START Source information

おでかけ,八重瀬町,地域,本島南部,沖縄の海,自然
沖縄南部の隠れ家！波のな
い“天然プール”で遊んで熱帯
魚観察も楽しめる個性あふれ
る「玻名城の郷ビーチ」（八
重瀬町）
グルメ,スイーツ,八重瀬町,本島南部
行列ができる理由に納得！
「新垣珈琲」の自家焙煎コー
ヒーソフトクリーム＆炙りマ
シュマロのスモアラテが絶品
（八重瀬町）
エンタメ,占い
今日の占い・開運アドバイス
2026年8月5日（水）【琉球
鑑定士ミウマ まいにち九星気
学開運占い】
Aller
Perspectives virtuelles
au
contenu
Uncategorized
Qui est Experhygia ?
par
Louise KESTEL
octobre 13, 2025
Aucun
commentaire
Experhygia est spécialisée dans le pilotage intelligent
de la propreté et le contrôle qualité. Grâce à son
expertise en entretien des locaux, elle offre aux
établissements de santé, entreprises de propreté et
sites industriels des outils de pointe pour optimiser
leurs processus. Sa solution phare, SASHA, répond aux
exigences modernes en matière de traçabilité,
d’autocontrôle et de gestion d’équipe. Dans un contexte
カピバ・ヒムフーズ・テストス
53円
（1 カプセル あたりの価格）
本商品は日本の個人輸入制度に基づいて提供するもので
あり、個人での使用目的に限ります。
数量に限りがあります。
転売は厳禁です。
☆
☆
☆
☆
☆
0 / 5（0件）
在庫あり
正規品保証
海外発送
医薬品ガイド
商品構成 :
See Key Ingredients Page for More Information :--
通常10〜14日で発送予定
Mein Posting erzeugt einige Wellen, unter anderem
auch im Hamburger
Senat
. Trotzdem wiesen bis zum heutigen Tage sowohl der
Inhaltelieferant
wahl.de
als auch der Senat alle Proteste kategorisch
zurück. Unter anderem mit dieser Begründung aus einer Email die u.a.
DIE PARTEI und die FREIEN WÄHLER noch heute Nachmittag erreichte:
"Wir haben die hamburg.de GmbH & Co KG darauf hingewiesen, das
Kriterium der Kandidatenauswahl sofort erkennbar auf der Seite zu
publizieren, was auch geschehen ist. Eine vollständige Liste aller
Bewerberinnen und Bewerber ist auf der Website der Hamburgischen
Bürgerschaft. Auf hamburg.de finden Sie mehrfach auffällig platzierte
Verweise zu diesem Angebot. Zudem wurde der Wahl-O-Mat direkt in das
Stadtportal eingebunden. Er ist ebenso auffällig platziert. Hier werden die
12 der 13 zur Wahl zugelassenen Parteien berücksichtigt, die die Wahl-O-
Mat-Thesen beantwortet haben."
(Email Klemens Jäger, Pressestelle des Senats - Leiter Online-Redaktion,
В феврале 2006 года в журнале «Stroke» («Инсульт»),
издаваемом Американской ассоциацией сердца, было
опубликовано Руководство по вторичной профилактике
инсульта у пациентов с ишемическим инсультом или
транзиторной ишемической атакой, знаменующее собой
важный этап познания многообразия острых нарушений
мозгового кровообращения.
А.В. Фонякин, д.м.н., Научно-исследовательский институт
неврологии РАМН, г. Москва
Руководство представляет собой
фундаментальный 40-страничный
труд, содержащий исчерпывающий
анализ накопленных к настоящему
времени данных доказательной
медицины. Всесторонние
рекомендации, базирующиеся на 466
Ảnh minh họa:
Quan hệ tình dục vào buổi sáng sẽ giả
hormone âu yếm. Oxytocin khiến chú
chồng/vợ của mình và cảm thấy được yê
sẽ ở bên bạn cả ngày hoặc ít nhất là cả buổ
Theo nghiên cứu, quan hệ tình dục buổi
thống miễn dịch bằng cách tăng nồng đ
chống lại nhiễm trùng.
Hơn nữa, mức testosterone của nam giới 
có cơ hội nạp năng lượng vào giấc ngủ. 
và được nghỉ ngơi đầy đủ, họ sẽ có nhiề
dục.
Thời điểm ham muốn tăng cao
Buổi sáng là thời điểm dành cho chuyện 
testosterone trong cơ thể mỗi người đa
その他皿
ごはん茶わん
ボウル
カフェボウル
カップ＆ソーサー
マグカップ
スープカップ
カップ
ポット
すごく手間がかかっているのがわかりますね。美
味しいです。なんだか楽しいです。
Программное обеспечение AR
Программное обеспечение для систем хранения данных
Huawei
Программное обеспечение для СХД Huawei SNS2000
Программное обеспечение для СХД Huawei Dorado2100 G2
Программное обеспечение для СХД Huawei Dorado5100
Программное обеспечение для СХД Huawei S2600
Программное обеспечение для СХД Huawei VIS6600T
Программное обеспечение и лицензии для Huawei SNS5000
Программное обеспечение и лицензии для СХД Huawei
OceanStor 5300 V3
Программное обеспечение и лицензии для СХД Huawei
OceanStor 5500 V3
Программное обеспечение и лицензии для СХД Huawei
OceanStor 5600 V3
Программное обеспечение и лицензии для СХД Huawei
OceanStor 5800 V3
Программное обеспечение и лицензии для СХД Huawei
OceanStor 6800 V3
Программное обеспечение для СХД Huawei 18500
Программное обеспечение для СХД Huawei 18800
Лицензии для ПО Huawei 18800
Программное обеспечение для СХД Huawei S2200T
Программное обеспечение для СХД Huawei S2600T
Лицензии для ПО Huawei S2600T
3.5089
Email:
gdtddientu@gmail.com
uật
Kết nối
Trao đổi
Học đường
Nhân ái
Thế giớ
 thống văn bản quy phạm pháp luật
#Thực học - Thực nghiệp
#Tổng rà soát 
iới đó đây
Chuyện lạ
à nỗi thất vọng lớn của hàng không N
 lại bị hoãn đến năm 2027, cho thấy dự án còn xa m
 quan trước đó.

END Source information

* [Work item] Copy out every line of the records above word for word, keeping the original line breaks and spelling unchanged.

* [Response for this exercise]
おでかけ,八重瀬町,地域,本島南部,沖縄の海,自然
沖縄南部の隠れ家！波のな
い“天然プール”で遊んで熱帯
魚観察も楽しめる個性あふれ
る「玻名城の郷ビーチ」（八
重瀬町）
グルメ,スイーツ,八重瀬町,本島南部
行列ができる理由に納得！
「新垣珈琲」の自家焙煎コー
ヒーソフトクリーム＆炙りマ
シュマロのスモアラテが絶品
（八重瀬町）
エンタメ,占い
今日の占い・開運アドバイス
2026年8月5日（水）【琉球
鑑定士ミウマ まいにち九星気
学開運占い】
Aller
Perspectives virtuelles
au
contenu
Uncategorized
Qui est Experhygia ?
par
Louise KESTEL
octobre 13, 2025
Aucun
commentaire
Experhygia est spécialisée dans le pilotage intelligent
de la propreté et le contrôle qualité. Grâce à son
expertise en entretien des locaux, elle offre aux
établissements de santé, entreprises de propreté et
sites industriels des outils de pointe pour optimiser
leurs processus. Sa solution phare, SASHA, répond aux
exigences modernes en matière de traçabilité,
d’autocontrôle et de gestion d’équipe. Dans un contexte
カピバ・ヒムフーズ・テストス
53円
（1 カプセル あたりの価格）
本商品は日本の個人輸入制度に基づいて提供するもので
あり、個人での使用目的に限ります。
数量に限りがあります。
転売は厳禁です。
☆
☆
☆
☆
☆
0 / 5（0件）
在庫あり
正規品保証
海外発送
医薬品ガイド
商品構成 :
See Key Ingredients Page for More Information :--
通常10〜14日で発送予定
Mein Posting erzeugt einige Wellen, unter anderem
auch im Hamburger
Senat
. Trotzdem wiesen bis zum heutigen Tage sowohl der
Inhaltelieferant
wahl.de
als auch der Senat alle Proteste kategorisch
zurück. Unter anderem mit dieser Begründung aus einer Email die u.a.
DIE PARTEI und die FREIEN WÄHLER noch heute Nachmittag erreichte:
"Wir haben die hamburg.de GmbH & Co KG darauf hingewiesen, das
Kriterium der Kandidatenauswahl sofort erkennbar auf der Seite zu
publizieren, was auch geschehen ist. Eine vollständige Liste aller
Bewerberinnen und Bewerber ist auf der Website der Hamburgischen
Bürgerschaft. Auf hamburg.de finden Sie mehrfach auffällig platzierte
Verweise zu diesem Angebot. Zudem wurde der Wahl-O-Mat direkt in das
Stadtportal eingebunden. Er ist ebenso auffällig platziert. Hier werden die
12 der 13 zur Wahl zugelassenen Parteien berücksichtigt, die die Wahl-O-
Mat-Thesen beantwortet haben."
(Email Klemens Jäger, Pressestelle des Senats - Leiter Online-Redaktion,
В феврале 2006 года в журнале «Stroke» («Инсульт»),
издаваемом Американской ассоциацией сердца, было
опубликовано Руководство по вторичной профилактике
инсульта у пациентов с ишемическим инсультом или
транзиторной ишемической атакой, знаменующее собой
важный этап познания многообразия острых нарушений
мозгового кровообращения.
А.В. Фонякин, д.м.н., Научно-исследовательский институт
неврологии РАМН, г. Москва
Руководство представляет собой
фундаментальный 40-страничный
труд, содержащий исчерпывающий
анализ накопленных к настоящему
времени данных доказательной
медицины. Всесторонние
рекомендации, базирующиеся на 466
Ảnh minh họa:
Quan hệ tình dục vào buổi sáng sẽ giả
hormone âu yếm. Oxytocin khiến chú
chồng/vợ của mình và cảm thấy được yê
sẽ ở bên bạn cả ngày hoặc ít nhất là cả buổ
Theo nghiên cứu, quan hệ tình dục buổi
thống miễn dịch bằng cách tăng nồng đ
chống lại nhiễm trùng.
Hơn nữa, mức testosterone của nam giới 
có cơ hội nạp năng lượng vào giấc ngủ. 
và được nghỉ ngơi đầy đủ, họ sẽ có nhiề
dục.
Thời điểm ham muốn tăng cao
Buổi sáng là thời điểm dành cho chuyện 
testosterone trong cơ thể mỗi người đa
その他皿
ごはん茶わん
ボウル
カフェボウル
カップ＆ソーサー
マグカップ
スープカップ
カップ
ポット
すごく手間がかかっているのがわかりますね。美
味しいです。なんだか楽しいです。
Программное обеспечение AR
Программное обеспечение для систем хранения данных
Huawei
Программное обеспечение для СХД Huawei SNS2000
Программное обеспечение для СХД Huawei Dorado2100 G2
Программное обеспечение для СХД Huawei Dorado5100
Программное обеспечение для СХД Huawei S2600
Программное обеспечение для СХД Huawei VIS6600T
Программное обеспечение и лицензии для Huawei SNS5000
Программное обеспечение и лицензии для СХД Huawei
OceanStor 5300 V3
Программное обеспечение и лицензии для СХД Huawei
OceanStor 5500 V3
Программное обеспечение и лицензии для СХД Huawei
OceanStor 5600 V3
Программное обеспечение и лицензии для СХД Huawei
OceanStor 5800 V3
Программное обеспечение и лицензии для СХД Huawei
OceanStor 6800 V3
Программное обеспечение для СХД Huawei 18500
Программное обеспечение для СХД Huawei 18800
Лицензии для ПО Huawei 18800
Программное обеспечение для СХД Huawei S2200T
Программное обеспечение для СХД Huawei S2600T
Лицензии для ПО Huawei S2600T
3.5089
Email:
gdtddientu@gmail.com
uật
Kết nối
Trao đổi
Học đường
Nhân ái
Thế giớ
 thống văn bản quy phạm pháp luật
#Thực học - Thực nghiệp
#Tổng rà soát 
iới đó đây
Chuyện lạ
à nỗi thất vọng lớn của hàng không N
 lại bị hoãn đến năm 2027, cho thấy dự án còn xa m
 quan trước đó.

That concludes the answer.